Job:
Transcribe every record as it stands and set the images aside.

Exercise inputs:
::::

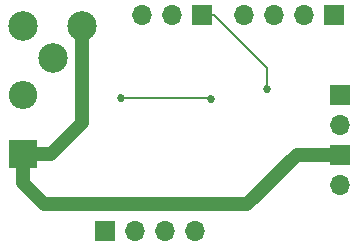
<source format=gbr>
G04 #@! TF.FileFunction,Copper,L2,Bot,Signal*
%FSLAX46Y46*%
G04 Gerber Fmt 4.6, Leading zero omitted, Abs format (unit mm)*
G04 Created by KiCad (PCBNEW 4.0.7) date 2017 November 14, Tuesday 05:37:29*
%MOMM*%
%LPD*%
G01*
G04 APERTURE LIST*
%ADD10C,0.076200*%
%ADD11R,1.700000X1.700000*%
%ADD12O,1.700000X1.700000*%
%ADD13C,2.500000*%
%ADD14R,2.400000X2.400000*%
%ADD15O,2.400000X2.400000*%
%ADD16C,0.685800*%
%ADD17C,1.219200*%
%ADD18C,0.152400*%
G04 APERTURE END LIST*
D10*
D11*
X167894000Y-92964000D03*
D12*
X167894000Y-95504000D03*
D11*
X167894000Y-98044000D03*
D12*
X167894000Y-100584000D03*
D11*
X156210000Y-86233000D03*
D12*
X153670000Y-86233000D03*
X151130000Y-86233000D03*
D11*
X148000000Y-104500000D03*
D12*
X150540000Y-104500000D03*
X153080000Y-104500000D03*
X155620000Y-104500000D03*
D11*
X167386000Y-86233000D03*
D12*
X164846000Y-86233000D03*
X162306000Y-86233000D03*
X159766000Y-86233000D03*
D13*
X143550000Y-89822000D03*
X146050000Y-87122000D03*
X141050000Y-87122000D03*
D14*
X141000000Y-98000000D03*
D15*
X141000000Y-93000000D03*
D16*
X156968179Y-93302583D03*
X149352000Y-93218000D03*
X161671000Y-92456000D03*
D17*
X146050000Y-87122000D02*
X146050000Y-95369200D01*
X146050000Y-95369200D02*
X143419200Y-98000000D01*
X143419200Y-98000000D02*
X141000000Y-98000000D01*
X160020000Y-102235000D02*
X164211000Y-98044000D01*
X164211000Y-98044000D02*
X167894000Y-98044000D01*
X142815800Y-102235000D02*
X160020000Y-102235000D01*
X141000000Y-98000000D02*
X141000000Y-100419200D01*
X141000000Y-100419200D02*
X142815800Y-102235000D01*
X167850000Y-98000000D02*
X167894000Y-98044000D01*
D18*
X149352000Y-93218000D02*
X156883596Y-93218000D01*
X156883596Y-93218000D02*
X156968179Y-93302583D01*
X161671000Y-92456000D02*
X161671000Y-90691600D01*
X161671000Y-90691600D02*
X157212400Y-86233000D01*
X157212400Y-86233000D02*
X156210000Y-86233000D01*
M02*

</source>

::::

Output for this task:
<source format=gbr>
G04 #@! TF.FileFunction,Copper,L2,Bot,Signal*
%FSLAX46Y46*%
G04 Gerber Fmt 4.6, Leading zero omitted, Abs format (unit mm)*
G04 Created by KiCad (PCBNEW 4.0.7) date 2017 November 14, Tuesday 05:37:29*
%MOMM*%
%LPD*%
G01*
G04 APERTURE LIST*
%ADD10C,0.076200*%
%ADD11R,1.700000X1.700000*%
%ADD12O,1.700000X1.700000*%
%ADD13C,2.500000*%
%ADD14R,2.400000X2.400000*%
%ADD15O,2.400000X2.400000*%
%ADD16C,0.685800*%
%ADD17C,1.219200*%
%ADD18C,0.152400*%
G04 APERTURE END LIST*
D10*
D11*
X167894000Y-92964000D03*
D12*
X167894000Y-95504000D03*
D11*
X167894000Y-98044000D03*
D12*
X167894000Y-100584000D03*
D11*
X156210000Y-86233000D03*
D12*
X153670000Y-86233000D03*
X151130000Y-86233000D03*
D11*
X148000000Y-104500000D03*
D12*
X150540000Y-104500000D03*
X153080000Y-104500000D03*
X155620000Y-104500000D03*
D11*
X167386000Y-86233000D03*
D12*
X164846000Y-86233000D03*
X162306000Y-86233000D03*
X159766000Y-86233000D03*
D13*
X143550000Y-89822000D03*
X146050000Y-87122000D03*
X141050000Y-87122000D03*
D14*
X141000000Y-98000000D03*
D15*
X141000000Y-93000000D03*
D16*
X156968179Y-93302583D03*
X149352000Y-93218000D03*
X161671000Y-92456000D03*
D17*
X146050000Y-87122000D02*
X146050000Y-95369200D01*
X146050000Y-95369200D02*
X143419200Y-98000000D01*
X143419200Y-98000000D02*
X141000000Y-98000000D01*
X160020000Y-102235000D02*
X164211000Y-98044000D01*
X164211000Y-98044000D02*
X167894000Y-98044000D01*
X142815800Y-102235000D02*
X160020000Y-102235000D01*
X141000000Y-98000000D02*
X141000000Y-100419200D01*
X141000000Y-100419200D02*
X142815800Y-102235000D01*
X167850000Y-98000000D02*
X167894000Y-98044000D01*
D18*
X149352000Y-93218000D02*
X156883596Y-93218000D01*
X156883596Y-93218000D02*
X156968179Y-93302583D01*
X161671000Y-92456000D02*
X161671000Y-90691600D01*
X161671000Y-90691600D02*
X157212400Y-86233000D01*
X157212400Y-86233000D02*
X156210000Y-86233000D01*
M02*

</source>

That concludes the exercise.